Your assignment:
When you copy the entries, match them exactly and omit the pictures.

Supplied material:
Content starts
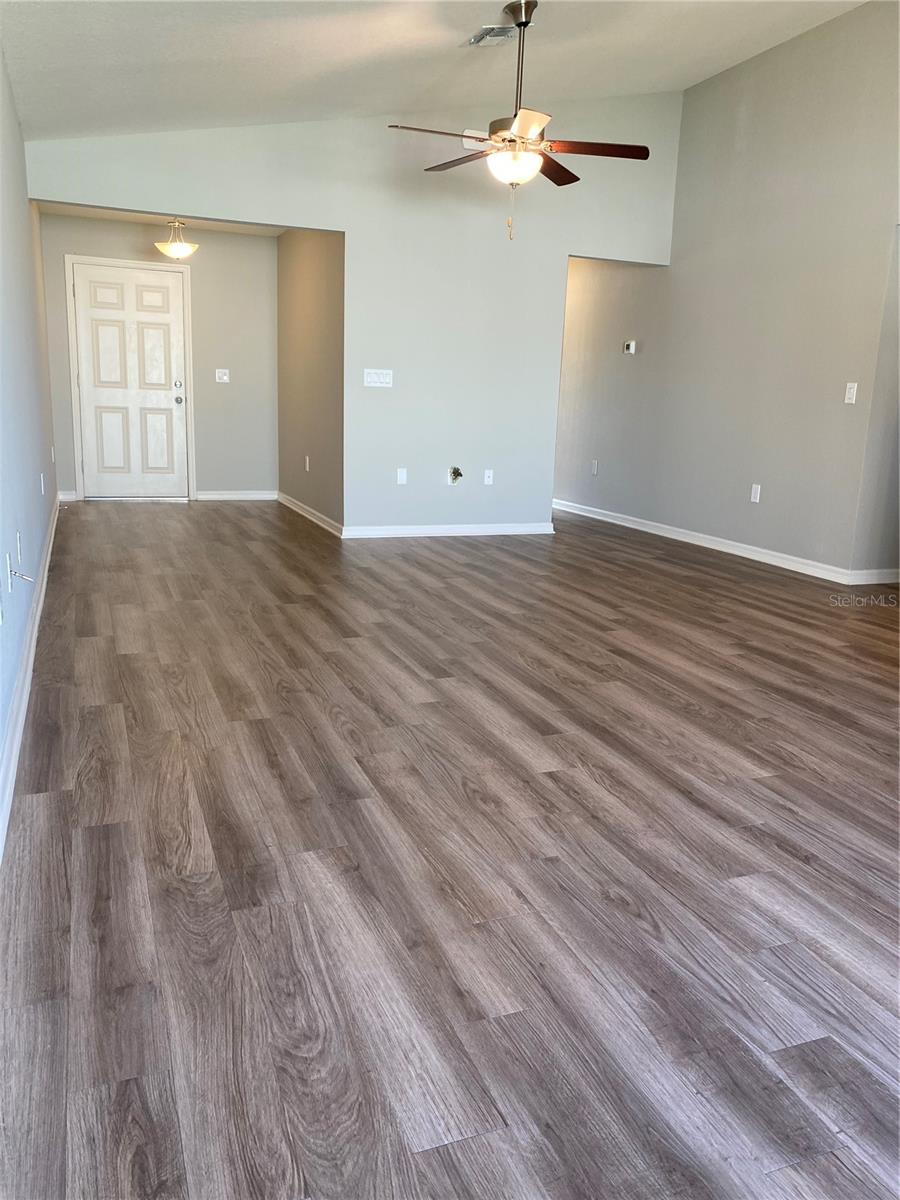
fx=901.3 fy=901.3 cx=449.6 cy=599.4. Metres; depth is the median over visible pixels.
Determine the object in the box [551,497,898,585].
baseboard
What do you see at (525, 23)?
ceiling fan
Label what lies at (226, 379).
light switch
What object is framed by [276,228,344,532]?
alcove side wall
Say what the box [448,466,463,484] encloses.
cable outlet
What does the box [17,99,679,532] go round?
back wall
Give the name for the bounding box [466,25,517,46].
ceiling vent
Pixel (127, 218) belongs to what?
entry ceiling
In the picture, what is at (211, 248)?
entry back wall
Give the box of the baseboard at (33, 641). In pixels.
[0,498,59,858]
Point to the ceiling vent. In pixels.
(490, 28)
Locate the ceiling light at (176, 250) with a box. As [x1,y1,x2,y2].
[154,220,196,260]
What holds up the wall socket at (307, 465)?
attached to the alcove side wall at (325, 313)
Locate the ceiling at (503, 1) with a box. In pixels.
[0,0,870,142]
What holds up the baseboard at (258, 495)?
attached to the entry back wall at (211, 248)
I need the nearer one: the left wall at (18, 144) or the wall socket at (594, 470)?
the left wall at (18, 144)
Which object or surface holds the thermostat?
attached to the right wall at (789, 44)
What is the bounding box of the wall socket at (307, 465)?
[304,455,310,471]
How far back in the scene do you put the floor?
2.06 m
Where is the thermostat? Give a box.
[623,339,636,354]
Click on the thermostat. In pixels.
(631, 349)
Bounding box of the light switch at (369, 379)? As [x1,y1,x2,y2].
[363,368,393,387]
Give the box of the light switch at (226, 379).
[214,368,229,382]
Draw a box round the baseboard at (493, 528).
[343,522,553,538]
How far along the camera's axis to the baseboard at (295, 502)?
7.43 m
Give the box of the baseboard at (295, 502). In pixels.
[277,491,342,537]
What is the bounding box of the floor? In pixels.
[0,498,899,1199]
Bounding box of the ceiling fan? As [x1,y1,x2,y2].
[386,1,650,241]
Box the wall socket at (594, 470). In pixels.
[591,459,598,474]
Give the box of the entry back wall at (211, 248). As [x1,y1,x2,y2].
[39,213,277,501]
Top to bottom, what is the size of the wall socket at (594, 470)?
0.128 m
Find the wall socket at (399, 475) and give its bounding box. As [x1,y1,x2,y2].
[396,467,407,484]
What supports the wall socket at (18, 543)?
attached to the left wall at (18, 144)
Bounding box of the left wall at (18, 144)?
[0,48,56,831]
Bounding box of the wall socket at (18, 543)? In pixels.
[15,531,21,563]
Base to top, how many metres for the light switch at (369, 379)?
0.114 m
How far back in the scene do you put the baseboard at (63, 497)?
8.18 m
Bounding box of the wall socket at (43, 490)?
[40,473,45,494]
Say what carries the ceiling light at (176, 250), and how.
attached to the entry ceiling at (127, 218)
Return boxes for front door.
[72,261,188,498]
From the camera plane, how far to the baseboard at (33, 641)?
2.85 m
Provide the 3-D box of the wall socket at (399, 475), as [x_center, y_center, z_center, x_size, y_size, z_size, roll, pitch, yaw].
[-0.357,-0.910,6.651,0.070,0.118,0.009,-3,14,-21]
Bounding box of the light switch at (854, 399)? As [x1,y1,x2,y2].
[843,382,857,403]
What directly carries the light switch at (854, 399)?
attached to the right wall at (789, 44)
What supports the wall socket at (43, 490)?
attached to the left wall at (18, 144)
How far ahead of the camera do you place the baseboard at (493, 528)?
6.87 m
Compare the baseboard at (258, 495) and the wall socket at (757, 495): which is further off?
the baseboard at (258, 495)
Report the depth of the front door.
8.34 m
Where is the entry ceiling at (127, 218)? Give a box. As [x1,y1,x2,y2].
[39,204,286,236]
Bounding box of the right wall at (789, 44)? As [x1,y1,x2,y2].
[551,1,899,580]
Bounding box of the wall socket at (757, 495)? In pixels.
[750,483,760,503]
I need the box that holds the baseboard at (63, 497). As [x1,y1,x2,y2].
[58,490,76,501]
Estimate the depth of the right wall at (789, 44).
6.15 m
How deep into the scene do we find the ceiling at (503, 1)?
4.82 m
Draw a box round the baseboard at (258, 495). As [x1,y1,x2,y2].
[194,490,277,500]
Content ends
Task solution:
fx=901.3 fy=901.3 cx=449.6 cy=599.4. Metres; depth is the median over visible pixels.
Determine the object in the box [551,497,898,585].
baseboard
What do you see at (525, 23)?
ceiling fan
Label what lies at (226, 379).
light switch
What object is framed by [276,228,344,532]?
alcove side wall
Say what the box [448,466,463,484] encloses.
cable outlet
What does the box [17,99,679,532] go round?
back wall
Give the name for the bounding box [466,25,517,46].
ceiling vent
Pixel (127, 218) belongs to what?
entry ceiling
In the picture, what is at (211, 248)?
entry back wall
Give the box of the baseboard at (33, 641). In pixels.
[0,498,59,858]
Point to the ceiling vent. In pixels.
(490, 28)
Locate the ceiling light at (176, 250) with a box. As [x1,y1,x2,y2].
[154,220,196,260]
What holds up the wall socket at (307, 465)?
attached to the alcove side wall at (325, 313)
Locate the ceiling at (503, 1) with a box. In pixels.
[0,0,870,142]
What holds up the baseboard at (258, 495)?
attached to the entry back wall at (211, 248)
I need the nearer one: the left wall at (18, 144) or the wall socket at (594, 470)?
the left wall at (18, 144)
Which object or surface holds the thermostat?
attached to the right wall at (789, 44)
What is the bounding box of the wall socket at (307, 465)?
[304,455,310,471]
How far back in the scene do you put the floor?
2.06 m
Where is the thermostat? Give a box.
[623,339,636,354]
Click on the thermostat. In pixels.
(631, 349)
Bounding box of the light switch at (369, 379)? As [x1,y1,x2,y2].
[363,368,393,387]
Give the box of the light switch at (226, 379).
[214,368,229,382]
Draw a box round the baseboard at (493, 528).
[343,522,553,538]
How far along the camera's axis to the baseboard at (295, 502)?
7.43 m
Give the box of the baseboard at (295, 502). In pixels.
[277,491,342,537]
What is the bounding box of the floor? In pixels.
[0,498,899,1199]
Bounding box of the ceiling fan? As [x1,y1,x2,y2].
[386,1,650,241]
Box the wall socket at (594, 470). In pixels.
[591,459,598,474]
Give the box of the entry back wall at (211, 248). As [x1,y1,x2,y2].
[39,213,277,501]
Top to bottom, what is the size of the wall socket at (594, 470)?
0.128 m
Find the wall socket at (399, 475) and give its bounding box. As [x1,y1,x2,y2].
[396,467,407,484]
What supports the wall socket at (18, 543)?
attached to the left wall at (18, 144)
Bounding box of the left wall at (18, 144)?
[0,48,56,831]
Bounding box of the wall socket at (18, 543)? In pixels.
[15,531,21,563]
Base to top, how many metres for the light switch at (369, 379)?
0.114 m
How far back in the scene do you put the baseboard at (63, 497)?
8.18 m
Bounding box of the wall socket at (43, 490)?
[40,473,45,494]
Say what carries the ceiling light at (176, 250), and how.
attached to the entry ceiling at (127, 218)
Return boxes for front door.
[72,261,188,498]
From the camera plane, how far to the baseboard at (33, 641)?
2.85 m
Provide the 3-D box of the wall socket at (399, 475), as [x_center, y_center, z_center, x_size, y_size, z_size, roll, pitch, yaw].
[-0.357,-0.910,6.651,0.070,0.118,0.009,-3,14,-21]
Bounding box of the light switch at (854, 399)? As [x1,y1,x2,y2].
[843,382,857,403]
What directly carries the light switch at (854, 399)?
attached to the right wall at (789, 44)
What supports the wall socket at (43, 490)?
attached to the left wall at (18, 144)
How far ahead of the camera do you place the baseboard at (493, 528)?
6.87 m
Compare the baseboard at (258, 495) and the wall socket at (757, 495): which is further off?
the baseboard at (258, 495)
Report the depth of the front door.
8.34 m
Where is the entry ceiling at (127, 218)? Give a box. As [x1,y1,x2,y2].
[39,204,286,236]
Bounding box of the right wall at (789, 44)? As [x1,y1,x2,y2].
[551,1,899,580]
Bounding box of the wall socket at (757, 495)? In pixels.
[750,483,760,503]
I need the box that holds the baseboard at (63, 497). As [x1,y1,x2,y2].
[58,490,76,501]
Estimate the depth of the right wall at (789, 44).
6.15 m
How deep into the scene do we find the ceiling at (503, 1)?
4.82 m
Draw a box round the baseboard at (258, 495). As [x1,y1,x2,y2].
[194,490,277,500]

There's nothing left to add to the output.